By the time the “Star Wars” franchise began in the late 1970s, Chiao was on track for space. “ I was almost 17 when the first one (“Star Wars Episode IV”) came out. It was really great. It certainly is a sci-fi movie but it was an action movie that took place in space.
Because he was a budding astronaut, Chiao says, “I noticed the glaring technical problems.” But he’s been a Star Wars fan nonetheless.
Chiao enjoys sci-fi films – his all-time favorite is the 1968 classic “2001: A Space Odyssey.” “I saw the Martian, and it was good. They made it more dramatic at the end than they had to.”
And, he noticed the casting. “Look at ‘The Martian.’ You don’t really see Asians.”
At least in the real world instead of Hollywood, Chiao is trying to change that. He wants to empower the next generation of Asian American kids to grow up knowing they can be astronauts.
“I have a presentation geared towards that – Asian American kids,” he says. “I talk about that experience. I vowed to be better than every one of those (bullies). There’s messaging about standing up for yourself.”

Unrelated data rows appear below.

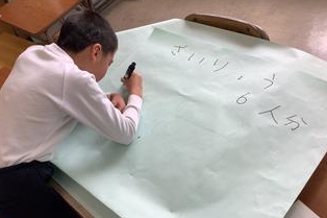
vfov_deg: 36.8
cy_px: 114
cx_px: 152
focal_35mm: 36
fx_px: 327
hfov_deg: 53.1
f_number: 2.4
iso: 25
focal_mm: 3.3
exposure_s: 1/100
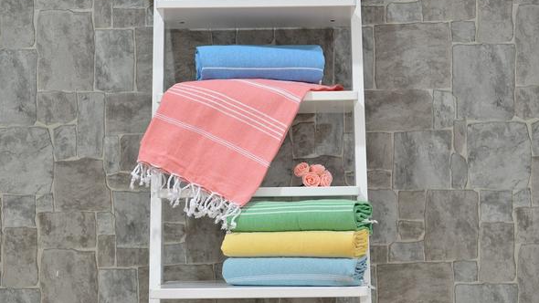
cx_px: 267
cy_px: 169
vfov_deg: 18.3
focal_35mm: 66
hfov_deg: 31.9
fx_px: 943
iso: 400
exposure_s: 1/30
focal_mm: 62
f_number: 2.8
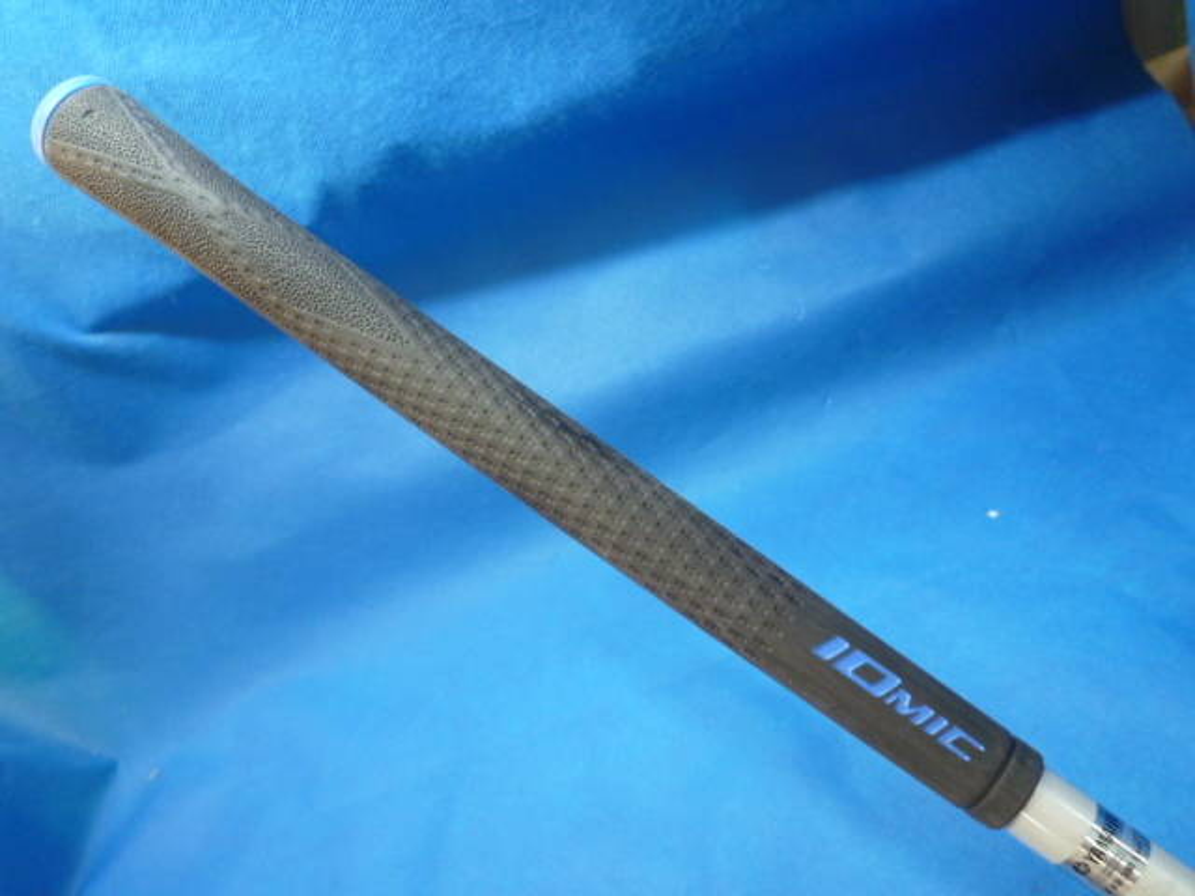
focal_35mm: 27
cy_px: 448
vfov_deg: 51.4
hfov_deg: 65.3
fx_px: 932
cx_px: 598
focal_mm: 4.8
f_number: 2.9
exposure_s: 1/30
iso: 320
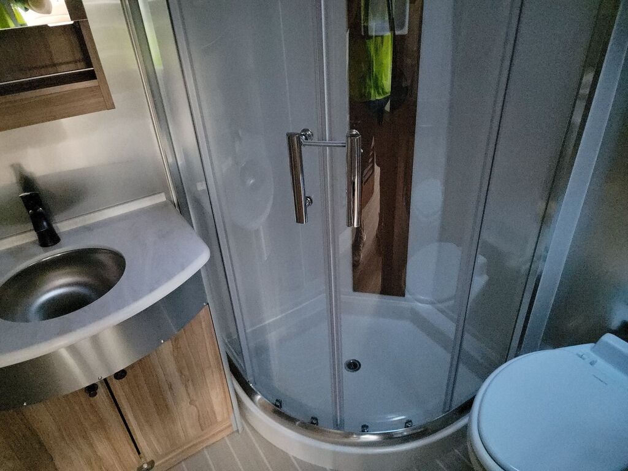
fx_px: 435
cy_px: 236
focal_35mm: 24
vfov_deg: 56.8
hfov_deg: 71.6
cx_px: 314
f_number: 1.8
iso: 5896
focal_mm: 6.7
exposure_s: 1/59
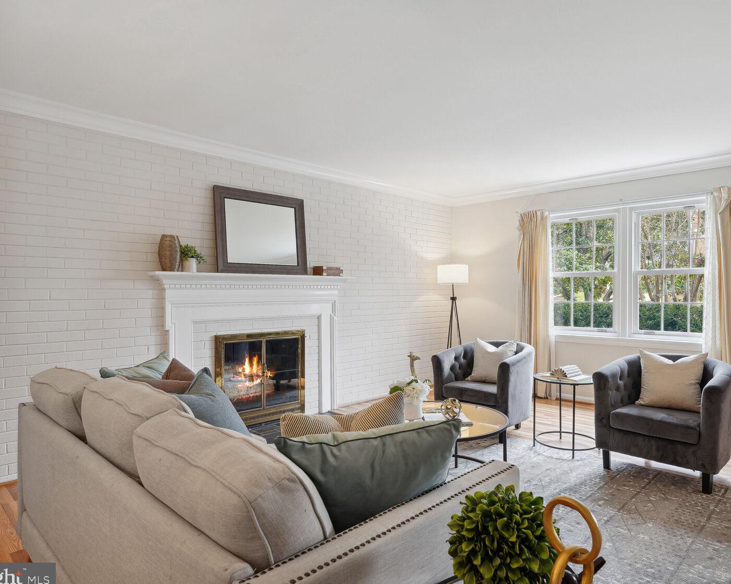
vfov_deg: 61.8
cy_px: 294
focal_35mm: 23
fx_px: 488
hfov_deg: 73.3
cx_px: 409
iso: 200
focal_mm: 19.5
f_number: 8
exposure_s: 1/5
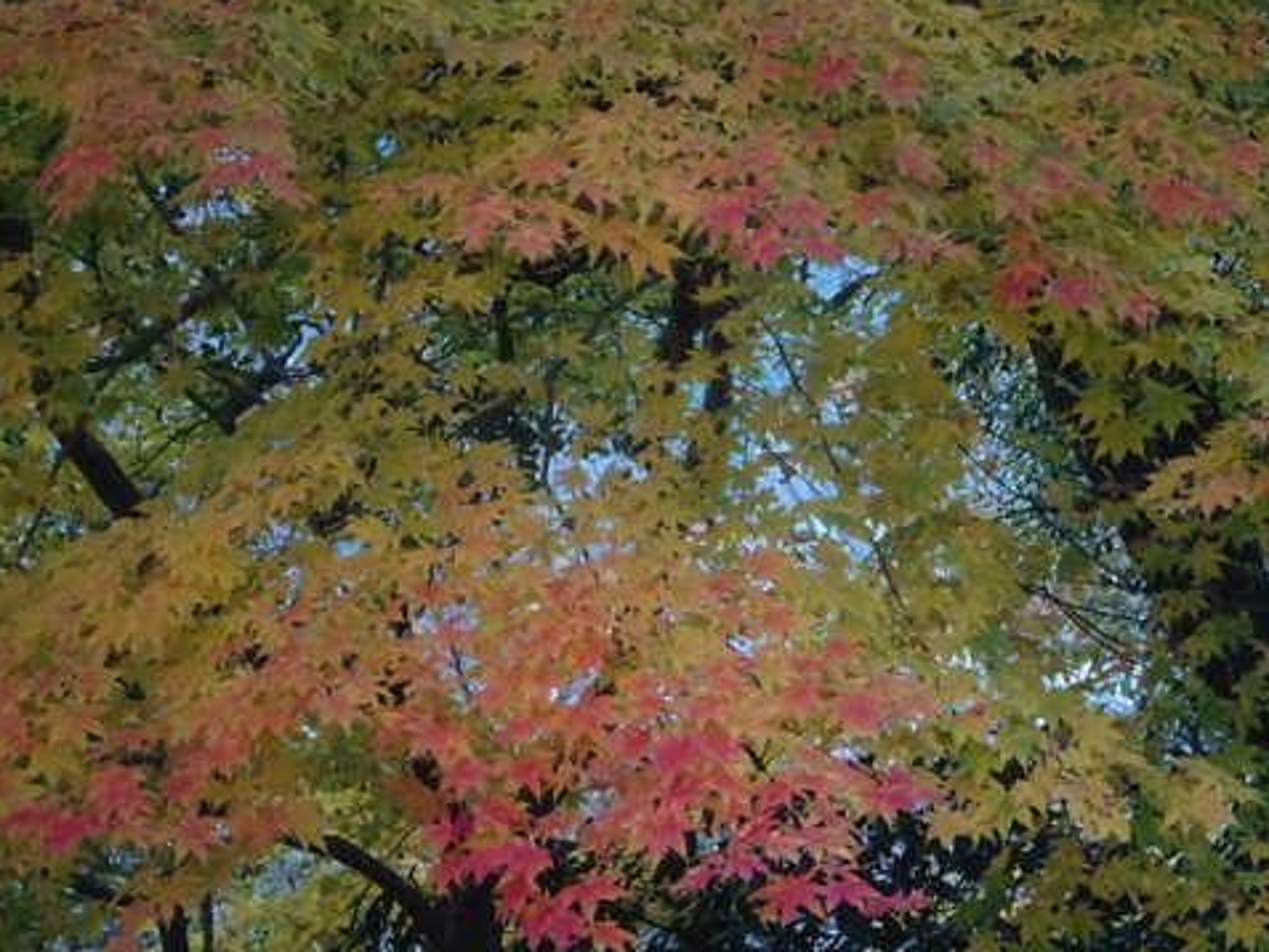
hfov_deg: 14.8
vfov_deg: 11.2
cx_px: 620
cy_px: 472
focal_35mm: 133
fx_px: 4877
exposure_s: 1/160
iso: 1600
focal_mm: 21.66
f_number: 5.6
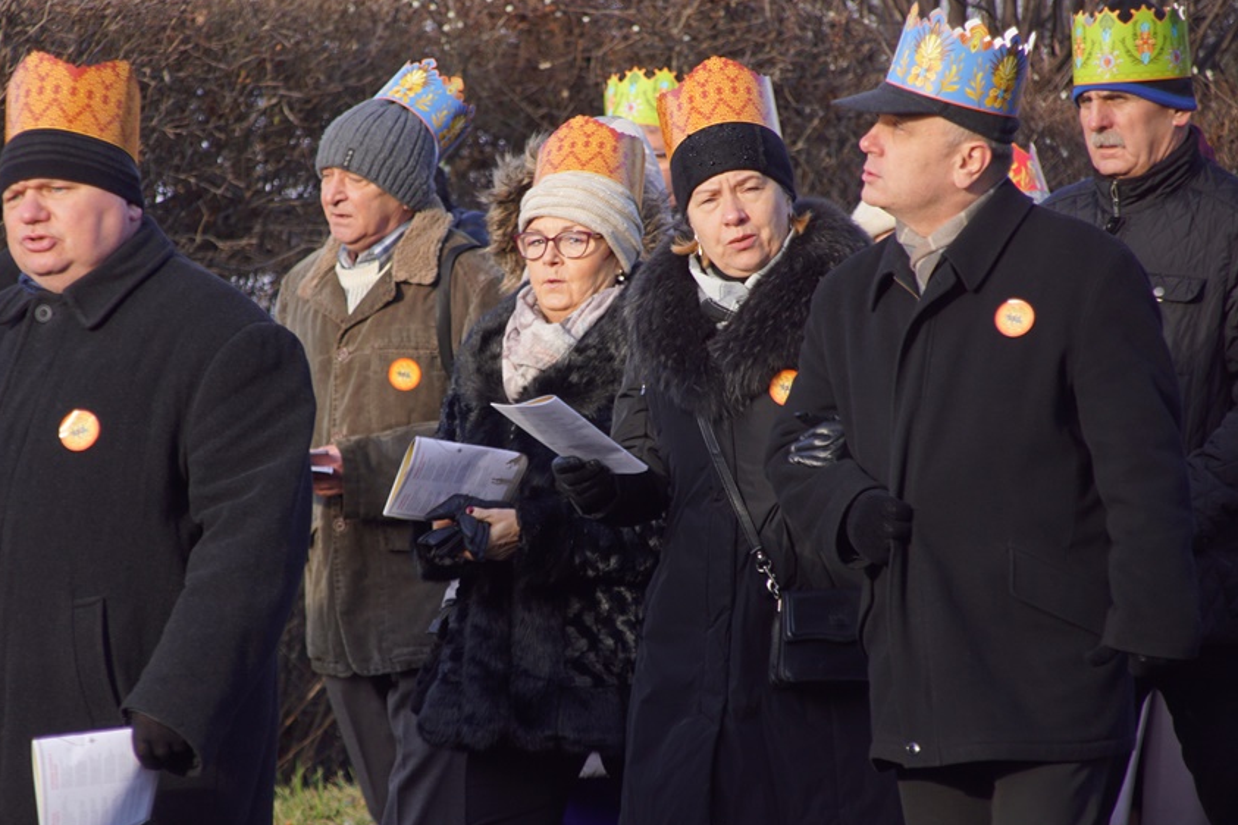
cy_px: 416
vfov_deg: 5.1
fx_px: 9181
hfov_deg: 7.7
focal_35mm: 267
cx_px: 527
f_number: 5.6
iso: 250
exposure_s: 1/250
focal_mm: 150
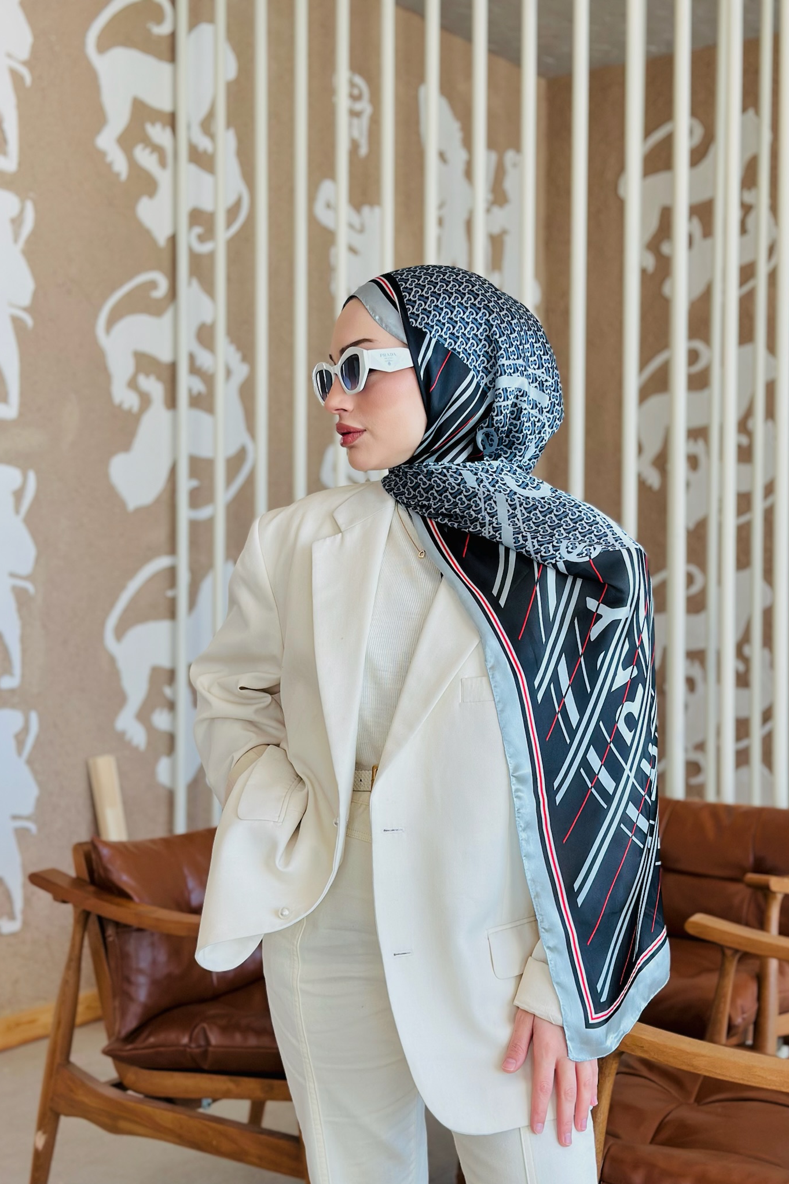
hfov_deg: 27.0
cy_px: 592
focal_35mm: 50
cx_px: 442
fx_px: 1644
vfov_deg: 39.6
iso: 64
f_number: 1.78
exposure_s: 1/134
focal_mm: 6.86
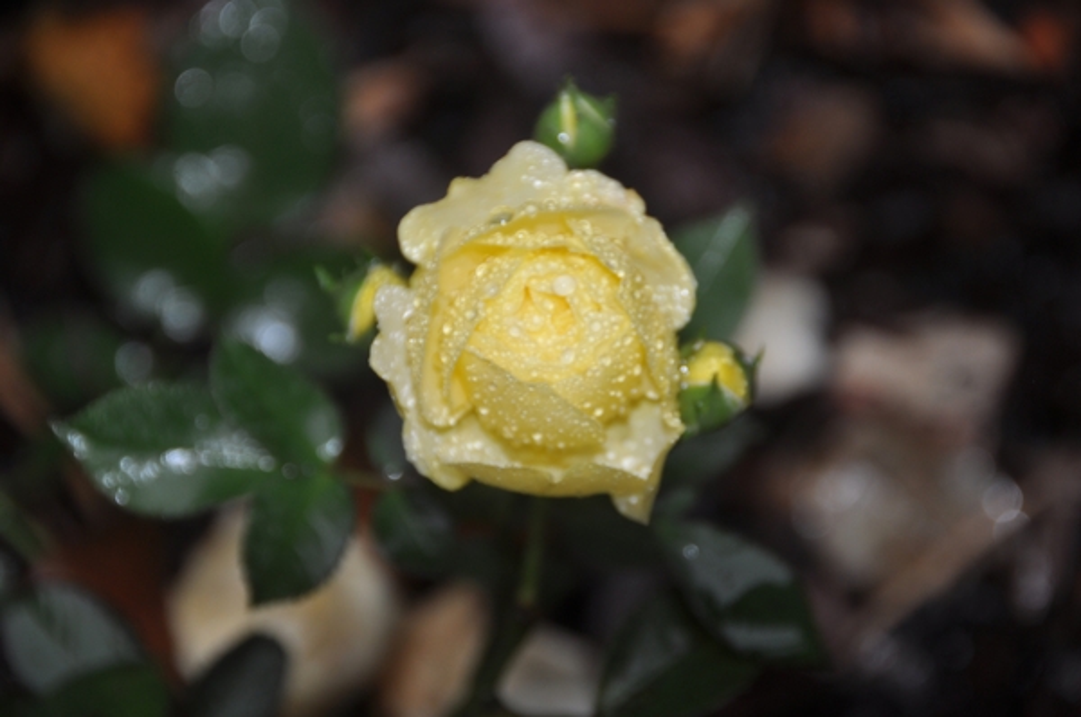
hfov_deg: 6.9
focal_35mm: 300
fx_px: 8994
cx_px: 540
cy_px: 358
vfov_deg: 4.6
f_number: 5.6
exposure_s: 1/30
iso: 200
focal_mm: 200
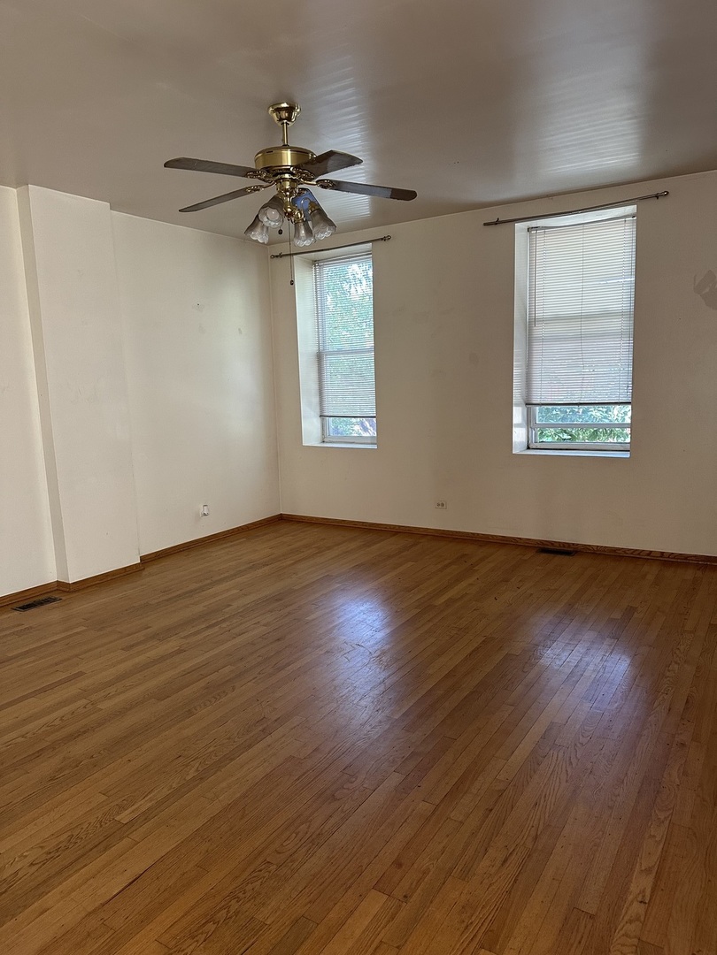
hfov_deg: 56.8
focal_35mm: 24
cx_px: 358
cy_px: 478
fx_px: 663
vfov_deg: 71.6
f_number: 1.78
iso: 250
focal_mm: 6.86
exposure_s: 1/108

He started a company, One Orbit, that’s not necessarily geared toward Asian kids, but “overcoming fear of STEAM (Science, Technology, Engineering, Art and Math), fear of math, overcoming bullying,” he says.
He wants to see Asian Americans in leadership positions – and in space. In Hollywood too. He wants AAPIs to shout about themselves and reach for the stars.
“I grew up in a dual-culture world. It’s very Asian to not blow your own horn. Instead, it’s been work hard, keep your head down. That doesn’t work in Western culture. You do have to promote yourself. Otherwise they won’t know.”